# question



## jwelectric (Aug 23, 2013)

Has everyone left?


----------



## mark handler (Aug 23, 2013)

Some are right. ?..


----------



## jar546 (Aug 23, 2013)

Not sure in what context you mean.  Summer is normally slow but this is our best summer as far as numbers are concerned.  Our visits and hits are growing and our membership numbers are too.  We are now averaging anywhere from 7-10 new people signing up per day.  I usually approve 90% of them as some are spammers that got through level 1 of the spammers which at this point are at almost 50,000 since the new system was put in place.


----------



## north star (Aug 23, 2013)

*~ ~ ~ ~*





> "Has everyone left?"


No!*~ ~ ~ ~*


----------



## Alias (Aug 23, 2013)

jwelectric said:
			
		

> Has everyone left?


Just California.   

Sue


----------



## cda (Aug 23, 2013)

It's five o'clock !!!


----------



## fatboy (Aug 23, 2013)

I'm still here.........Hi Sue, glad you are still in touch!


----------



## chris kennedy (Aug 23, 2013)

I was sleeping, but I'm back now.


----------



## RJJ (Aug 23, 2013)

No! Not everyone has left. Post something and I am sure you will get responses.


----------



## Pcinspector1 (Aug 23, 2013)

I think that's a political question.....

pc1


----------



## gfretwell (Aug 23, 2013)

Just ask about bonding around a water heater. That will get you 50 replies.


----------



## ICE (Aug 23, 2013)

gfretwell said:
			
		

> Just ask about bonding around a water heater. That will get you 50 replies.

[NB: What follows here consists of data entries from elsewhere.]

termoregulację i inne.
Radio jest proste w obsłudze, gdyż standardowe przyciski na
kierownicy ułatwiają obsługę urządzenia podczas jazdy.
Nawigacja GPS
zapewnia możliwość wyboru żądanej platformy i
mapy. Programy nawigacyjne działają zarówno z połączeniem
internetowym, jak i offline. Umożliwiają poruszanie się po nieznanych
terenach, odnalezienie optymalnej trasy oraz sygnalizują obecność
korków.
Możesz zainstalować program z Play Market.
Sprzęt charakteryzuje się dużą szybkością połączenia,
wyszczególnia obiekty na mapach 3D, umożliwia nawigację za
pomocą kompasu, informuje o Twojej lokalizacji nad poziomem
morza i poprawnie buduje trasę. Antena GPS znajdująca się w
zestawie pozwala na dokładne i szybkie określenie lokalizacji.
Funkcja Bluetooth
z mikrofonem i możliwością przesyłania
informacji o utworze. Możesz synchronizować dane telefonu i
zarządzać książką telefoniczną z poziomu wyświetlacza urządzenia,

  49 wrong and one really wrong answers


----------



## Darren Emery (Aug 23, 2013)

Or...where to clamp the GEC to the CEE.  That's always a good one...


----------



## jpranch (Aug 23, 2013)

I'm still here... or at least I think I'm here? Or was I there??? Ah, what the hell was I doing???

Senior Moments by Golf Brooks - with Lyrics Closed Captioned - YouTube


----------



## Pcinspector1 (Aug 23, 2013)

Brudgers.....Brudgers.......Brudgers!

Hope he did'nt go left?

pc1


----------



## Uncle Bob (Aug 23, 2013)

Thanks JP, helped a long hot day go by much ----------- Crap, what was I going to say?


----------



## Alias (Aug 24, 2013)

fatboy said:
			
		

> I'm still here.........Hi Sue, glad you are still in touch!


fatboy -

Thanks!  I miss the discussions so, now that I have landed, I will be online more.

Sue

My resume is online @ Jobs in Michigan | Pure Michigan Talent Connect


----------



## electriclese (Aug 24, 2013)

jwelectric said:
			
		

> Has everyone left?


Still here.  Just been working hard.  Nothing exciting, just the normal same old same old.


----------